Dissertations and Theses

Date of Award

2023

Document Type

Thesis

Department

Psychology

First Advisor

Sarah O’Neill

Second Advisor

Henry Bulley

Third Advisor

Steven Tuber

Keywords

ADHD severity, neighborhood-level Socioeconomic status (SES), Preschoolers’ Risk for Obesity, School-Age

Abstract

Background: Attention-Deficit/Hyperactivity Disorder (ADHD) oftentimes emerges during the preschool years. School-age children with ADHD are at an increased risk for obesity as compared to their non-ADHD peers, but it is unknown if this risk is observed in younger children. Socioeconomic status (SES) is negatively related to both ADHD and obesity, but how SES interacts with ADHD to affect later obesity is unknown. This study aimed to examine if preschool ADHD diagnosis and severity interacted with neighborhood-level SES to increase risk for overweight/obesity and greater growth in BMI at school-age. We hypothesized that ADHD severity/diagnosis would be associated with greater growth in BMI/increase risk for overweight/obesity from preschool to school-age (age 7 years). Second, we hypothesized that children with higher ADHD severity/ADHD diagnosis in combination with lower neighborhood SES would report greater increase in BMI/increased risk for overweight or obesity from preschool to school-age. Third, this study aimed to depict associations among these variables visually using geospatial mapping. Method: Preschoolers aged 3-4 years at High and Low risk for hyperactive/impulsive and/or inattentive (H/I) behaviors were recruited into a longitudinal study through local preschools and direct referrals from clinics in metropolitan New York. During the baseline (T1) and at the follow up at 7-years (T2), the child’s teachers and parents completed the ADHD-RS (DuPaul et al. 1998), and these responses were integrated with parents’ reports on the K- SADS-PL to determine ADHD diagnosis. K-SADS-PL items were summed to yield severity scores. At each evaluation, children were weighed and their height was measured, and these values were used to calculate age- and sex-specific BMI z scores, based on CDC growth charts. Zipcode of the family home at T1 was used to obtain neighborhood-level data on multidimensional child health and welfare variables, from which two neighborhood SES factors, Child Health and Wellbeing and Child Welfare, were derived.
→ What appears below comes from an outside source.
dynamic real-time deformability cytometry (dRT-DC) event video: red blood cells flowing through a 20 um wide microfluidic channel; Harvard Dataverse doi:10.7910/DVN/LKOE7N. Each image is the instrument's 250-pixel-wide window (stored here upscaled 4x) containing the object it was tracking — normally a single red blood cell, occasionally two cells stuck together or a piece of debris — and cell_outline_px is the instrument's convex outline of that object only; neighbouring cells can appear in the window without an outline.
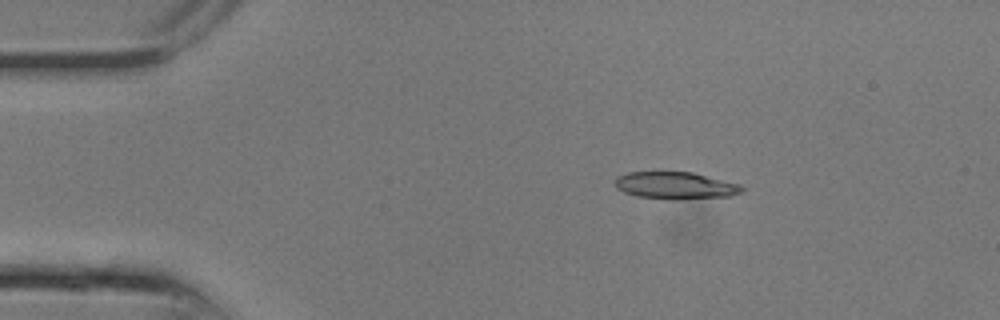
{"species": "common noctule bat (a hibernating species)", "species_latin": "Nyctalus noctula", "temperature_condition": "room temperature", "stored_images_in_passage": 7, "camera_frame_rate_fps": 3000, "um_per_image_px": 0.085, "animal": {"sex": "male", "body_mass_g": 13.3}, "frame": {"image": 1, "passage_image": 4, "time_ms": 1.0, "image_size_px": [1000, 320], "cell_outline_px": [[744, 188], [740, 192], [732, 196], [676, 200], [668, 200], [636, 196], [624, 192], [616, 188], [616, 176], [628, 172], [692, 172], [740, 184]], "centroid_in_image_um": [57.4, 15.78], "position_along_channel_um": 27.6, "area_um2": 20.23}}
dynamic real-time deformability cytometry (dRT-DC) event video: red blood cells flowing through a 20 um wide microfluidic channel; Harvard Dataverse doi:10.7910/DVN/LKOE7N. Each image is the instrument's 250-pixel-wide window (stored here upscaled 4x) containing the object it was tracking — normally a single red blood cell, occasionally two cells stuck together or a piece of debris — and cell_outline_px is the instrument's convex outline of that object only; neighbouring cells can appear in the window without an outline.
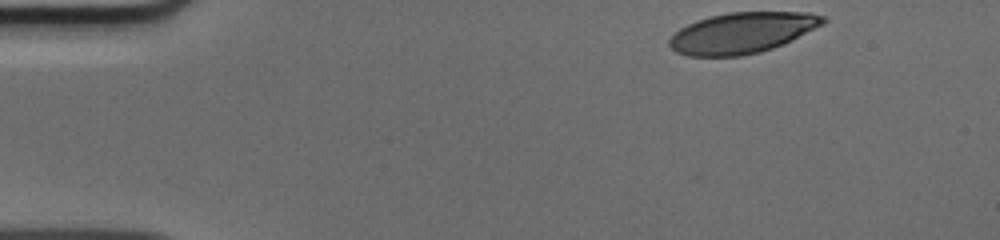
{"species": "human", "species_latin": "Homo sapiens", "temperature_condition": "cold", "stored_images_in_passage": 39, "camera_frame_rate_fps": 3000, "um_per_image_px": 0.085, "donor": {"sex": "male"}, "frame": {"image": 1, "passage_image": 1, "time_ms": 0.0, "image_size_px": [1000, 240], "cell_outline_px": [[828, 20], [824, 24], [784, 44], [760, 52], [740, 56], [688, 56], [676, 52], [668, 44], [668, 40], [680, 28], [696, 20], [728, 12], [812, 12], [824, 16]], "centroid_in_image_um": [63.11, 2.79], "position_along_channel_um": 21.9, "area_um2": 36.65}}
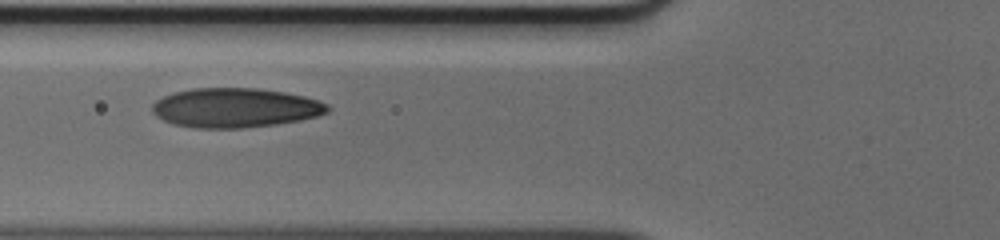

Results: Both ADHD diagnosis/severity and BMI severity/classification were highly stable over time. There was no significant association of ADHD diagnosis and increase in risk for overweight/obesity from preschool to school-age (age 7 years). After controlling for ADHD medication use over the follow-up period, ADHD severity at age 4 was marginally significantly related to greater increase in BMI from age 4 to age 7 years. There was no significant interaction between ADHD (diagnosis or severity) and neighborhood SES on BMI outcomes (severity or classification of overweight/obesity). Lower Child Health and Wellbeing neighborhood SES was associated with greater increase in ADHD severity from preschool to school-age. This study was able to depict associations among variables visually using geospatial mapping.
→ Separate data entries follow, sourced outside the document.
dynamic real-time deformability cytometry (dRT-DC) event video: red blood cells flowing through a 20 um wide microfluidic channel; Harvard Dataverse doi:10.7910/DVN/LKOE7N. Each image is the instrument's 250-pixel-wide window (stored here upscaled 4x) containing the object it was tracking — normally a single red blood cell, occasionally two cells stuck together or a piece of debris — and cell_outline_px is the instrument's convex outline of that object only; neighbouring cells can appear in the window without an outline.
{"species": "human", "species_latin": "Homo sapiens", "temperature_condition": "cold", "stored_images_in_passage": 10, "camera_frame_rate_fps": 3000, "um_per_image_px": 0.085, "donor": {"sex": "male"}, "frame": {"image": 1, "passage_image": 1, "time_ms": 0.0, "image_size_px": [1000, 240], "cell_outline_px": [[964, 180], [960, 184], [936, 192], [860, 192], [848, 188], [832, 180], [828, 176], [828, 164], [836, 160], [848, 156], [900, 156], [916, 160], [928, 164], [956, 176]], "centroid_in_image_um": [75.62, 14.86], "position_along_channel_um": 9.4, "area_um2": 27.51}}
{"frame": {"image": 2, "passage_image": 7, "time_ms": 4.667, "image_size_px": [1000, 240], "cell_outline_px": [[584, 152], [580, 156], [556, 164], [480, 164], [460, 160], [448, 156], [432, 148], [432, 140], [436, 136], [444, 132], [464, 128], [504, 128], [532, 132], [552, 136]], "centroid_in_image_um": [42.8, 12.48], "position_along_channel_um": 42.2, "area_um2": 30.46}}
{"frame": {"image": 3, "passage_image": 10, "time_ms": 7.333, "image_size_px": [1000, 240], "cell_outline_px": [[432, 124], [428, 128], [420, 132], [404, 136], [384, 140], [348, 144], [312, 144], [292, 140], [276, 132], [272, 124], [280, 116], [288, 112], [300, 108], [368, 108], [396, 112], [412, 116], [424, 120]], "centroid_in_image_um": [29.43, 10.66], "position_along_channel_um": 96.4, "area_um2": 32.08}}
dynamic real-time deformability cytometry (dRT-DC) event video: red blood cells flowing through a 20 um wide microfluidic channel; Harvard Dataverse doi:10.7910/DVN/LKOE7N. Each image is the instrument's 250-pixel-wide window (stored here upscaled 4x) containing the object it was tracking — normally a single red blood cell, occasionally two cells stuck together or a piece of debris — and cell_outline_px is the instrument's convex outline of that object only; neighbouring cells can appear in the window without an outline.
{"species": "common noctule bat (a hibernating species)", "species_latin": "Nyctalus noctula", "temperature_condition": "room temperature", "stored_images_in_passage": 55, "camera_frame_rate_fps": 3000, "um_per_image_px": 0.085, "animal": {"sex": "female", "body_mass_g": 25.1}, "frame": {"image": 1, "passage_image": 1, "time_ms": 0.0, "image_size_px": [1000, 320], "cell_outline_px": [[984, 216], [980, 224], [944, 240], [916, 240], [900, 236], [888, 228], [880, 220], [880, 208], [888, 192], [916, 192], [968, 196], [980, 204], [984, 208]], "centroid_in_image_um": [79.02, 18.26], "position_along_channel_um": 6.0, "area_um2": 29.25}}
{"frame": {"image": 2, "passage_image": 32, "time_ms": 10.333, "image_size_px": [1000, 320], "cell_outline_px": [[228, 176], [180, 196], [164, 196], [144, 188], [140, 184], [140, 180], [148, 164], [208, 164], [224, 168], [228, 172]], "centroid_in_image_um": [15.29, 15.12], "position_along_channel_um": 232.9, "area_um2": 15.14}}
Conclusions: Given the stability of ADHD and obesity overtime, there is a need for further research to understand factors that amplify risk, particularly among families and neighborhoods of lower socioeconomic status. Emerging evidence suggests risk for change in BMI over time may be related to preschool ADHD severity, although this needs to be replicated in larger samples.

Keywords: Attention-deficit/hyperactivity disorder; obesity; BMI; neighborhood-level socioeconomic status; geospatial mapping; preschool.